Article

Celebrating Patient Safety Awareness Week with Interoperability

2 min
March 06, 2014

This week is the National Patient Safety Forum’s “Patient Safety Awareness Week,” an annual education and awareness campaign for healthcare safety. This year’s theme is “Navigate Your Health…Safely.” A patient’s health journey often starts with diagnosis, but experts estimate that up to one in every 10 diagnoses is wrong, delayed, or missed completely and that, collectively, diagnostic errors may account for 40,000-80,000 deaths per year in the U.S.

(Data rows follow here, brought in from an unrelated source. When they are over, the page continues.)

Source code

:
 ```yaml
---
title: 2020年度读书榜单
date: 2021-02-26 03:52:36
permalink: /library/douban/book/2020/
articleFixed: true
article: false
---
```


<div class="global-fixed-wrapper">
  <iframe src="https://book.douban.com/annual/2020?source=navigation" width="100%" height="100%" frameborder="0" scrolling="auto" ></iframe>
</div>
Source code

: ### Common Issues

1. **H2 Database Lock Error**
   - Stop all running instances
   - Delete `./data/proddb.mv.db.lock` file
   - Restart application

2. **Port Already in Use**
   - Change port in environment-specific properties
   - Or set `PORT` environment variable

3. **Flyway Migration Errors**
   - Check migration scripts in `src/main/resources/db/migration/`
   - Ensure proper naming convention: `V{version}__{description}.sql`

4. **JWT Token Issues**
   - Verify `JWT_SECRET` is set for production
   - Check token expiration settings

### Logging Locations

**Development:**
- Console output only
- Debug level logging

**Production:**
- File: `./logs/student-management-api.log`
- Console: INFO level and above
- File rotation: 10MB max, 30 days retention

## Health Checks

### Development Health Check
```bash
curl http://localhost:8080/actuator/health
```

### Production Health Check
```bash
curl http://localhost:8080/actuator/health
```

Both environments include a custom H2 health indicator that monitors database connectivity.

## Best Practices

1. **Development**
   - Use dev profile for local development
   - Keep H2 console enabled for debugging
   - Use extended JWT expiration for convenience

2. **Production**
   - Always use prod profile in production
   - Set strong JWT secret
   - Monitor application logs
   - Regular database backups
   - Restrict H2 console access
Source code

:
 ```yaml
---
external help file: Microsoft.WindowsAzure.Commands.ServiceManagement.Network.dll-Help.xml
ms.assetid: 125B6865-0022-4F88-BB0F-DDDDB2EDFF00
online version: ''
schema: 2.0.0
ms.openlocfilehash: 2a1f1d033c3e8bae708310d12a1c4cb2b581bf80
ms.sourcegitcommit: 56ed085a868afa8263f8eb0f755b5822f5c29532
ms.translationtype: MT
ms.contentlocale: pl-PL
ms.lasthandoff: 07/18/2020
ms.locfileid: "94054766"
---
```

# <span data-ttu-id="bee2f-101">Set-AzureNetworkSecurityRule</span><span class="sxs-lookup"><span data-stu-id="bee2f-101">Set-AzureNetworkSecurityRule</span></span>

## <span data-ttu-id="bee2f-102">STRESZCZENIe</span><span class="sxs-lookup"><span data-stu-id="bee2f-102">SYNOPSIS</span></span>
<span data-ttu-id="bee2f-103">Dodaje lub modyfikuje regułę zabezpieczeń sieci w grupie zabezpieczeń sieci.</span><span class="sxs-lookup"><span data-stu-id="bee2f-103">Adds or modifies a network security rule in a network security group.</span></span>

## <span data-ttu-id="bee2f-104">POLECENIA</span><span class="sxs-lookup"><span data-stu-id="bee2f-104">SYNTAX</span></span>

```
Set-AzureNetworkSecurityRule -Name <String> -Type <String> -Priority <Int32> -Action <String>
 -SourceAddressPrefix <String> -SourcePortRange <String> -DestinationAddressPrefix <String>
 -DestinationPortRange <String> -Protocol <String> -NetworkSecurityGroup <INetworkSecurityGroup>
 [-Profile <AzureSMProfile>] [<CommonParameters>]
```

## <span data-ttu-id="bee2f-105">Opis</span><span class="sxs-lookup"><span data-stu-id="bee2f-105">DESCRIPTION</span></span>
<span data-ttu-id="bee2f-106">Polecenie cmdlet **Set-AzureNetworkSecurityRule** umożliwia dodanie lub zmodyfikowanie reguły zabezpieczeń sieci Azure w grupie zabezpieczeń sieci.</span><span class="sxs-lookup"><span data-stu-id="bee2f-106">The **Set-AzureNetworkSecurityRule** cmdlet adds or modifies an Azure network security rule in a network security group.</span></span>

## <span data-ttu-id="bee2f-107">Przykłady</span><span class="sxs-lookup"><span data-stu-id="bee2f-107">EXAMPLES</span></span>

Interoperability, how medical device and electronic health systems communicate with each other, could help significantly reduce diagnostic errors. At West Health, we have studied how to increase safety for patients by enabling an interoperable healthcare system. In fact, in our analysis we found the following:

  • Medical errors result in as many as three million preventable adverse events each year, driving as much as $17 billion in excess annual medical costs and as many as 98,000 deaths per year.
    Several of the most common causes of medical errors can be substantially addressed by improved medical device interoperability, including drug errors and failure to prevent injury (12 percent).
    Diagnostic errors result from a variety of root causes, such as a failure to account for symptoms, order appropriate tests and consider all relevant diagnoses.
    Medical device interoperability can reduce such errors by making symptom readings available in real time and pushing test results to a care provider in a timely and clear manner.

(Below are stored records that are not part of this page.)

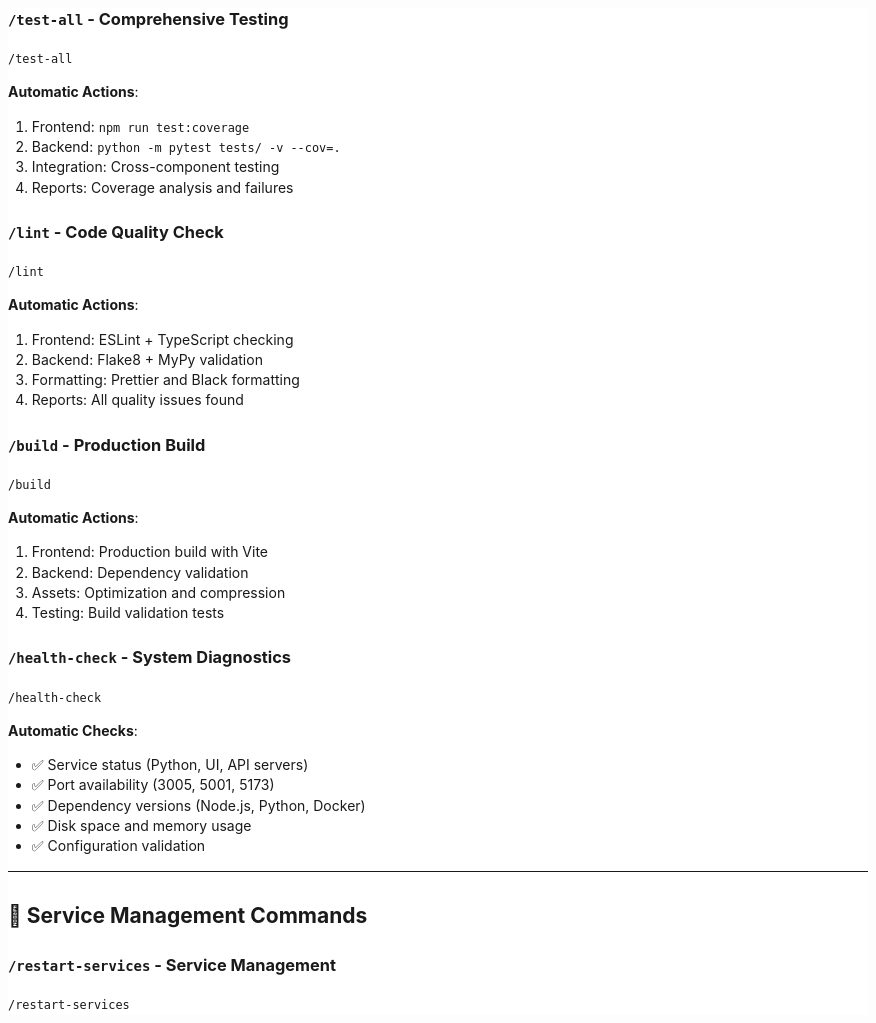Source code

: ### `/test-all` - Comprehensive Testing
```bash
/test-all
```

**Automatic Actions**:
1. Frontend: `npm run test:coverage`
2. Backend: `python -m pytest tests/ -v --cov=.`
3. Integration: Cross-component testing
4. Reports: Coverage analysis and failures

### `/lint` - Code Quality Check
```bash
/lint
```

**Automatic Actions**:
1. Frontend: ESLint + TypeScript checking
2. Backend: Flake8 + MyPy validation
3. Formatting: Prettier and Black formatting
4. Reports: All quality issues found

### `/build` - Production Build
```bash
/build
```

**Automatic Actions**:
1. Frontend: Production build with Vite
2. Backend: Dependency validation
3. Assets: Optimization and compression
4. Testing: Build validation tests

### `/health-check` - System Diagnostics
```bash
/health-check
```

**Automatic Checks**:
- ✅ Service status (Python, UI, API servers)
- ✅ Port availability (3005, 5001, 5173)
- ✅ Dependency versions (Node.js, Python, Docker)
- ✅ Disk space and memory usage
- ✅ Configuration validation

---

## 🔧 Service Management Commands

### `/restart-services` - Service Management
```bash
/restart-services
```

Overall, our analysis suggests that the lack of medical device interoperability costs the U.S. health system more than $30 billion a year, and last year, in conjunction with the Gary and Mary West Foundation, we helped launch the Center for Medical Interoperability to help drive interoperability to improve patient safety and lower costs.

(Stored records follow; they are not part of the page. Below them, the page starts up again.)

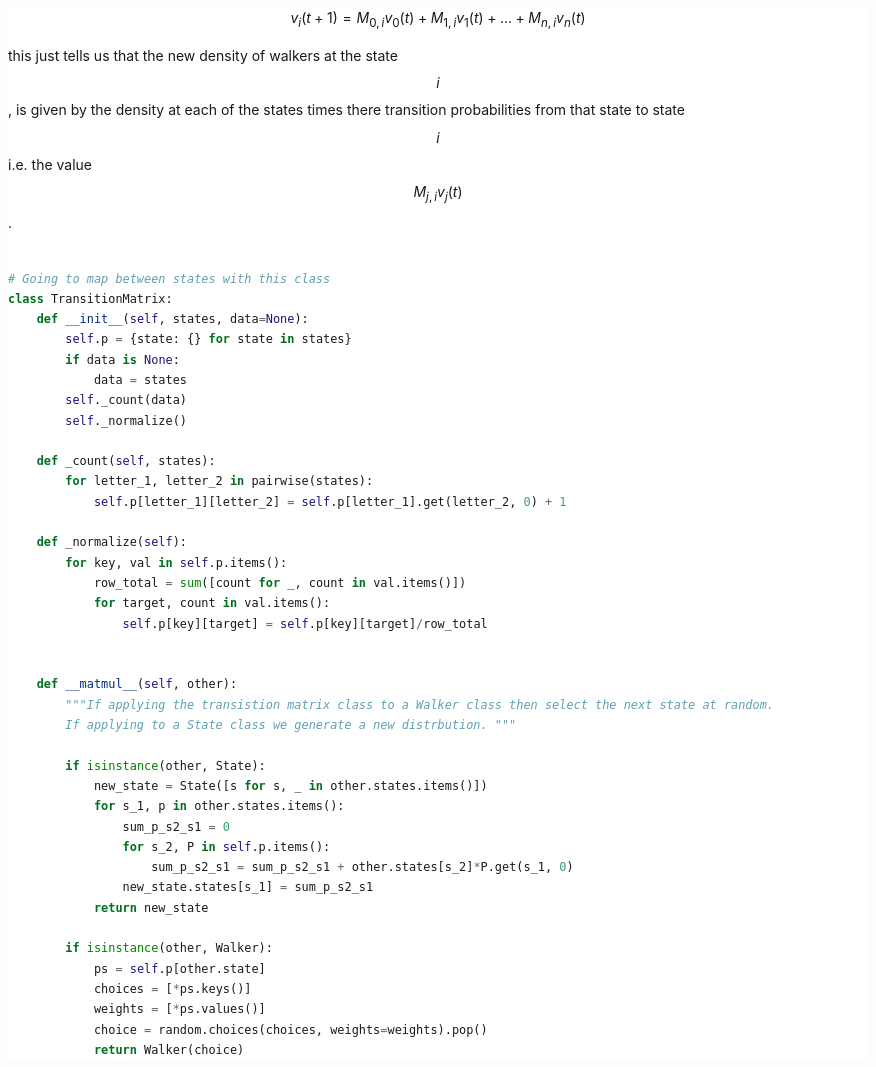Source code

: $$v_i(t+1) = M_{0,i}v_0(t) + M_{1,i}v_1(t) + ... + M_{n,i}v_n(t)$$

this just tells us that the new density of walkers at the state $$i$$, is given by the density at each of the states times there transition probabilities from that state to state $$i$$ i.e. the value $$M_{j,i}v_j(t)$$.


```python

# Going to map between states with this class
class TransitionMatrix:
    def __init__(self, states, data=None):
        self.p = {state: {} for state in states}
        if data is None:
            data = states
        self._count(data)
        self._normalize()

    def _count(self, states):
        for letter_1, letter_2 in pairwise(states):
            self.p[letter_1][letter_2] = self.p[letter_1].get(letter_2, 0) + 1

    def _normalize(self):
        for key, val in self.p.items():
            row_total = sum([count for _, count in val.items()])
            for target, count in val.items():
                self.p[key][target] = self.p[key][target]/row_total


    def __matmul__(self, other):
        """If applying the transistion matrix class to a Walker class then select the next state at random.
        If applying to a State class we generate a new distrbution. """

        if isinstance(other, State):
            new_state = State([s for s, _ in other.states.items()])
            for s_1, p in other.states.items():
                sum_p_s2_s1 = 0
                for s_2, P in self.p.items():
                    sum_p_s2_s1 = sum_p_s2_s1 + other.states[s_2]*P.get(s_1, 0)
                new_state.states[s_1] = sum_p_s2_s1
            return new_state

        if isinstance(other, Walker):
            ps = self.p[other.state]
            choices = [*ps.keys()]
            weights = [*ps.values()]
            choice = random.choices(choices, weights=weights).pop()
            return Walker(choice)


```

Last month, the West Health Institute and the Office of the National Coordinator for Health Information Technology (ONC) co-hosted HCI-DC 2014: Igniting an Interoperable Health Care System, a conference designed to catalyze action and identify the greatest opportunities for advancing medical interoperability.

Dan Munro, a collaborator at Forbes.com, wrote a post this week about Malcolm Gladwell’s keynote address at HCI-DC, where you can learn more about Gladwell’s interesting take on interoperability. We hope you take a few moments to read this overview, and encourage you to view the videos from the stage at HCI-DC here.

As you can see, we view interoperability as intrinsically tied to patient safety, and are excited to continue working towards the goal of connected and coordinated healthcare. We encourage you to take part in the conversation about how interoperability plays a role in a safer and smarter healthcare system as we all recognize Patient Safety Awareness Week.